Some known limitations: interactive mid-plan editing is missing — plan reporting works through session updates, but modifying a plan mid-flight isn’t yet possible. In Xcode 27, skills and model switching are restricted when connecting to an agent via ACP. WSL is not supported.
The case for subscription billing: Zed’s official subscription
comparison table maps Claude Pro/Max to “External Agent via ACP →
Claude Agent,” with a note that you should “Use Claude Agent or Claude
Code where supported if you want subscription-backed Claude behavior.”
Mechanically, claude --acp launches a persistent
interactive process, which looks more like a subscription session.
The case for metered billing: in a Hacker News discussion, user unshavedyak argues that Anthropic is disabling all subscription-based SDK usage and that ACP will be included. Deep_Ad1959 also explicitly states that ACP “doesn’t solve the subscription-vs-API pricing question.”

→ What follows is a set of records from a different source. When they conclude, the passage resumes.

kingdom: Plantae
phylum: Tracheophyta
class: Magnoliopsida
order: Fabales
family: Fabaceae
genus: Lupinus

The core issue is how the server classifies session origin, not the
protocol layer. If Anthropic’s server detects that a session comes from
non-interactive agentic calls, it may force metered billing regardless
of whether the call arrived via -p, SDK, or
--acp. Available public information is insufficient to
confirm that claude --acp always goes against your
subscription. If you plan to use ACP for automation and rely on
subscription pricing, test the current version’s behavior and expect it
might change as policy evolves.
Three usage scenarios, three choices.
First, personal automation or toy-level projects: cron-based linting,
occasional batch processing, personal PR review bots. The PTY approach
is enough. clarp is closer to a direct claude -p
replacement than toll-free-harness, and its structured output integrates
better with downstream tools. The trade-off is accepting that it will
break with Claude Code CLI updates. Debugging is also more involved than
typical scripting.
Second, cross-agent orchestration or long-term stability: ACP is the only sustainable direction. Even if Claude Code’s ACP pricing eventually goes metered, ACP’s protocol stability is far ahead of the PTY hack. An ACP client, once written, can drive multiple agents, so you’re not locked into the Claude Code ecosystem.
Third, production-grade, no tolerance for interruptions: use an API key directly. This is also Anthropic’s own recommendation — large-scale production automation should use a Claude Platform API key for pay-as-you-go. There’s no uncertainty here: you pay per use, with no dependency on any session-classification rules.
At bottom, this is about Anthropic distinguishing human interaction from automated calls. The PTY approach mimics the former; ACP standardizes the latter. As long as Anthropic subsidizes human users via subscriptions while collecting API revenue from automated calls, this tension will persist. The PTY hack is a transitional workaround; ACP is long-term infrastructure. What’s missing is a reasonably priced automation tier — if one existed, the urgency of both workarounds would drop significantly.
On the same day this article was published, Anthropic emailed all subscribers with the subject “We’re pausing the Agent SDK credit change.” Key points:
We’re not making this change today. We’re working to update the plan to better support how users build with Claude subscriptions.
Nothing changes for now. Agent SDK, claude -p, and third-party app usage continues to work with your subscription exactly as it did before today, and there’s no credit to claim.
claude -p, Agent SDK, and third-party apps continue to
draw from subscription rate limits, exactly as before June 15. The PTY
simulation and ACP approaches described in this article are not urgently
needed right now, but Anthropic said they’re revising the plan and will
give advance notice before any future change. Community discussion on r/ClaudeAI.
The analysis in this article still holds: as long as Anthropic maintains different pricing for interactive vs. programmatic use, the PTY hack and ACP protocol discussion won’t go away. This pause is a timing adjustment, not a change in direction.